What is an “internationalized UTF-8 string”?

P.S. It would be worth explicitly stating that the # character and RFC5646 
language tag are appended *to the field name* (not the value). I assume this is 
right.

--
James Manger

From: oauth-boun...@ietf.org [mailto:oauth-boun...@ietf.org] On Behalf Of 
Justin Richer
Sent: Friday, 22 March 2013 5:15 AM
To: oauth@ietf.org WG
Subject: Re: [OAUTH-WG] Registration: Internationalization of Human-Readable 
names

We discussed this issue on the OpenID Connect WG call this morning, in a 
conversation that included myself, George Fletcher, Nat Sakimura, Mike Jones, 
and John Bradley (among others) as active participants in this thread. After 
lots of debate, we propose that the OAuth DynReg adopt the hashtag-based 
localization method of OIDC (and it seems, possibly webfinger) and explicitly 
declare that neither the client nor the server make any assumptions about the 
content of the string and treat it as just a string. I'm proposing this text to 
that effect (with the references to OIDC-messages removed and replaced with the 
rule description itself in OAuth DynReg):
Fields with human-readable values or references to human-readable values, such 
as client_name, tos_uri, policy_uri, and client_uri, MAY be represented in 
multiple languages and scripts, specified by appending a # character and the 
RFC5646 language tag.
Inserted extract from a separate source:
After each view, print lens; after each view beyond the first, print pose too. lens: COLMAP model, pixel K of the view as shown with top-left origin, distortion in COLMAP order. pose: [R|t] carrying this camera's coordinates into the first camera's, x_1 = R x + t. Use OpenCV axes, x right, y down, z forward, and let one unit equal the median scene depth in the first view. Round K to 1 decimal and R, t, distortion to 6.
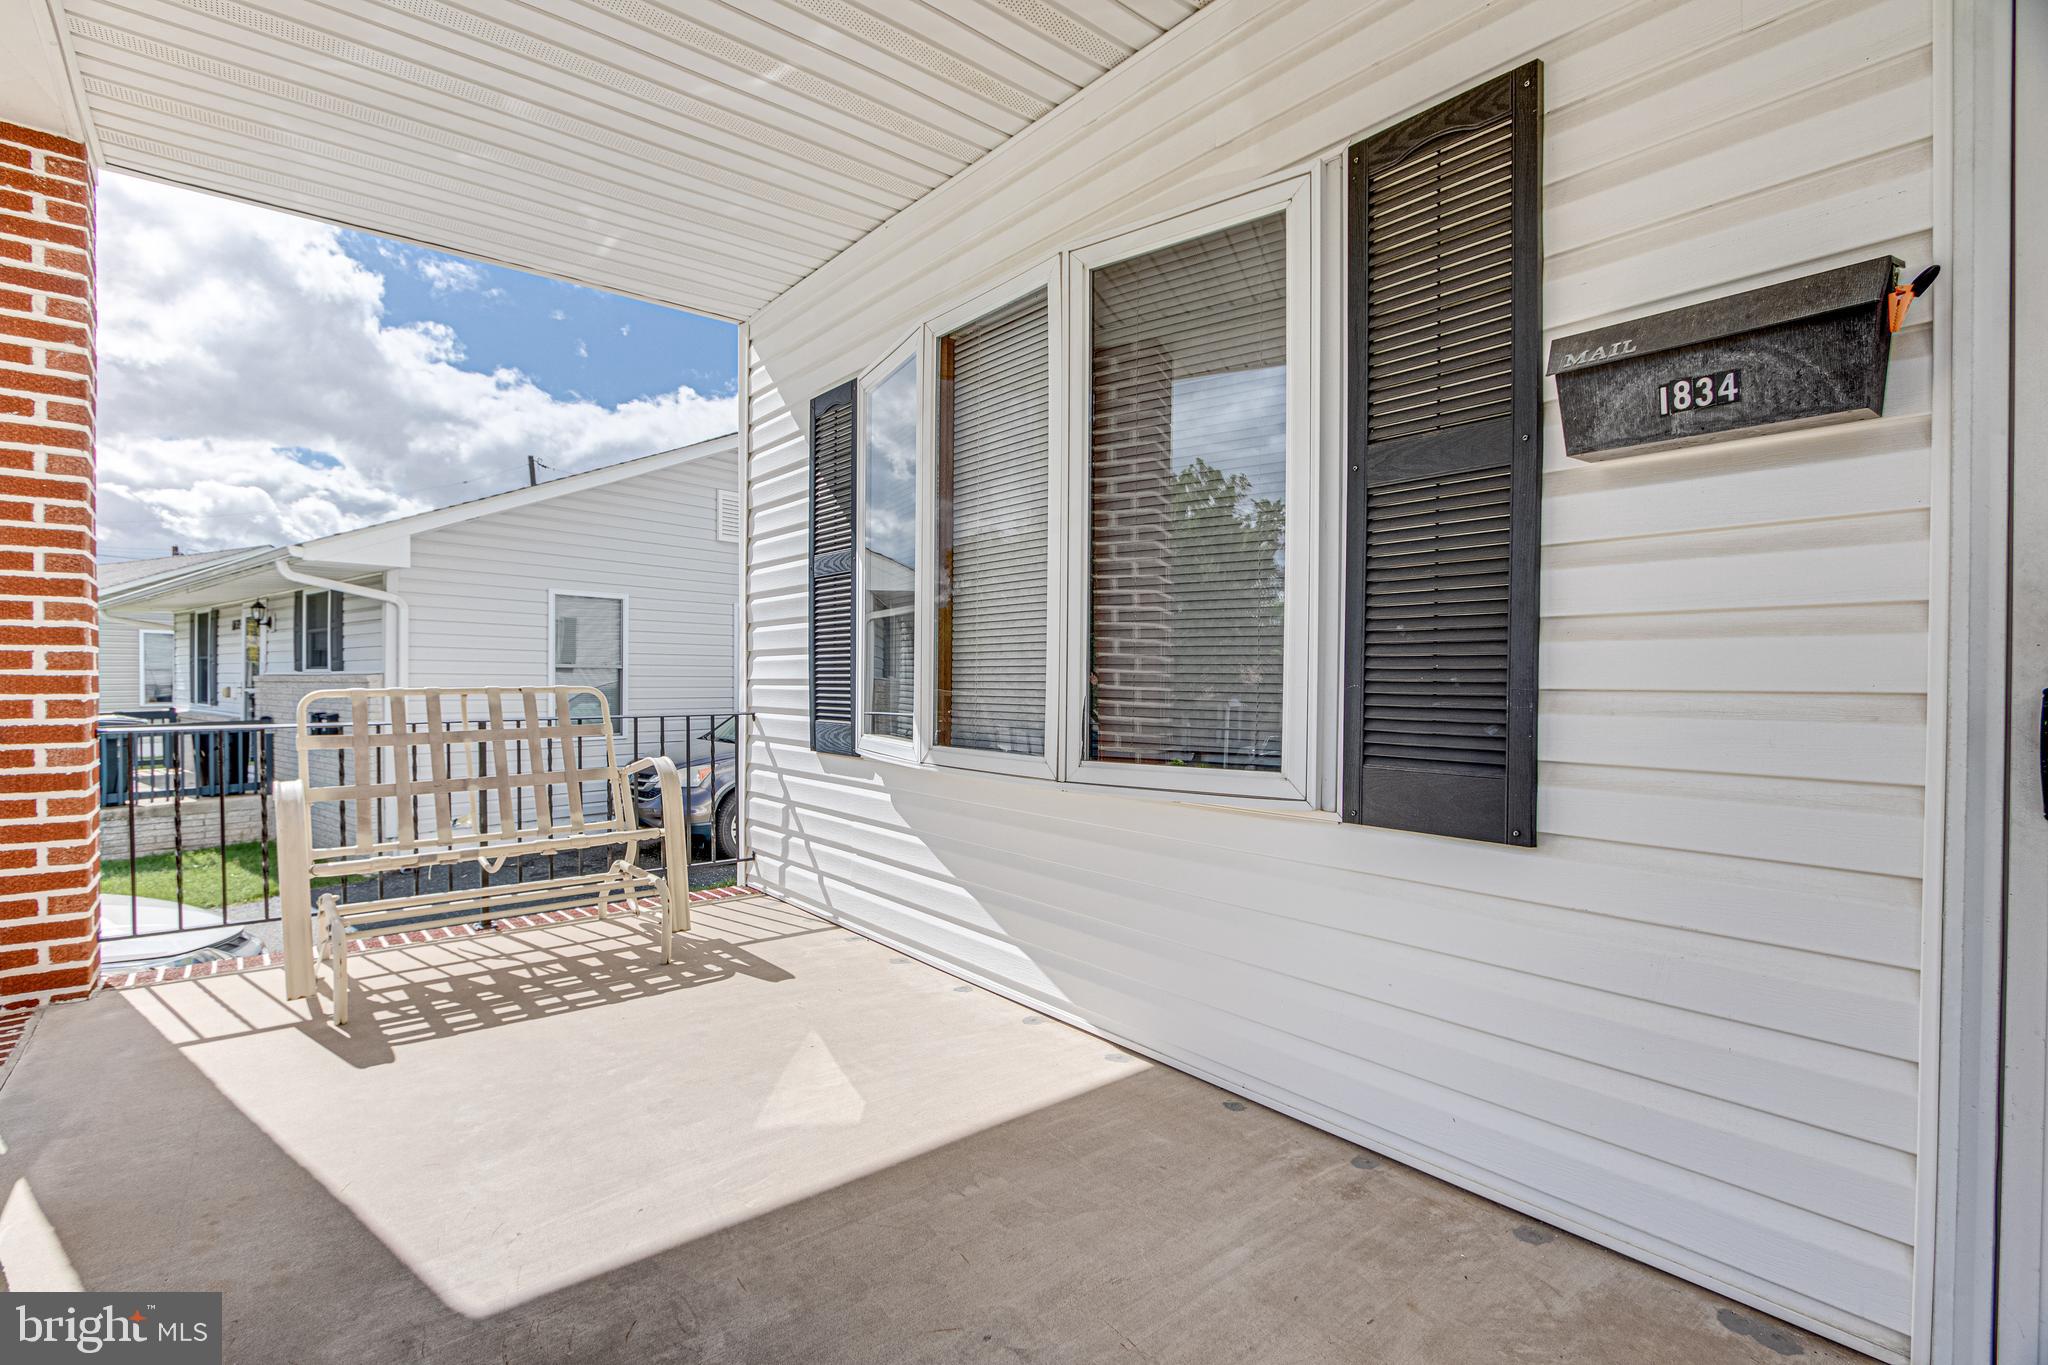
lens RADIAL K [[972.6, 0, 998.7], [0, 972.6, 708.3], [0, 0, 1]] dist [-0.022470, 0.005166]
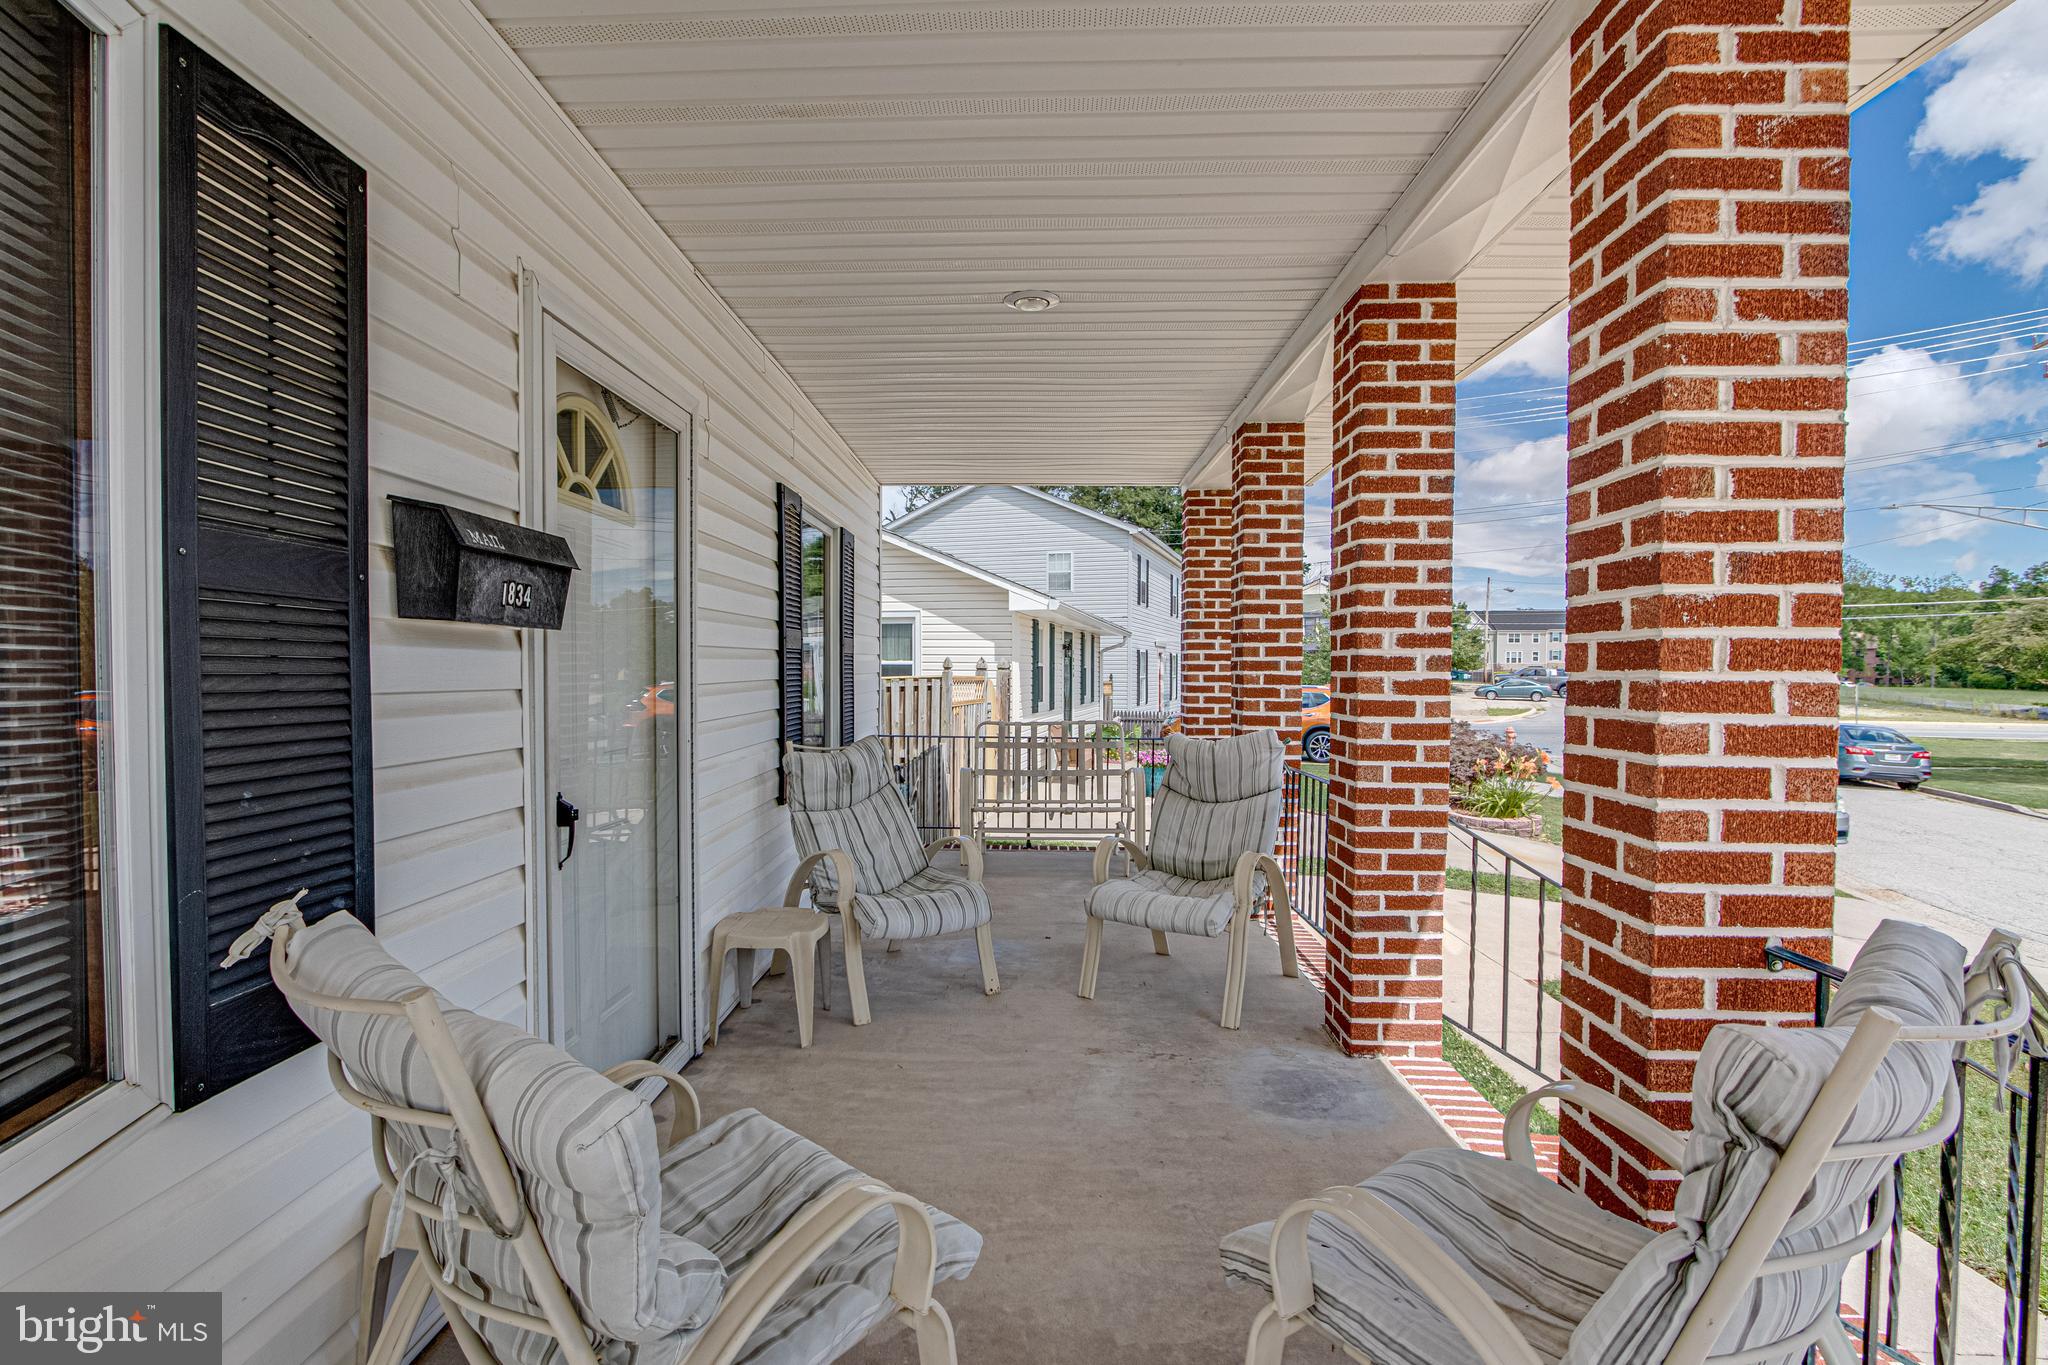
lens RADIAL K [[972.6, 0, 998.7], [0, 972.6, 708.3], [0, 0, 1]] dist [-0.022470, 0.005166]
pose [[-0.756494, -0.033430, 0.653146, -0.591207], [0.003891, 0.998445, 0.055610, -0.234620], [-0.653990, 0.044610, -0.755187, 1.497013]]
If any such human-readable field is sent without a 
language tag, the server and the client MUST NOT make any assumptions about the 
language, character set, or script of the value string, and the value string 
MUST be used as-is wherever it is presented in either the client or server UI. 
To facilitate interoperability, it is RECOMMENDED that any fields sent without 
language tags contain an internationalized UTF-8 string suitable for display on 
a wide variety of systems, and it is RECOMMENDED that clients send fields 
without language tags in addition to any more-specifically denominated values.

Plus some examples.

(Anyone whose name I took in vain, please feel free to correct me.)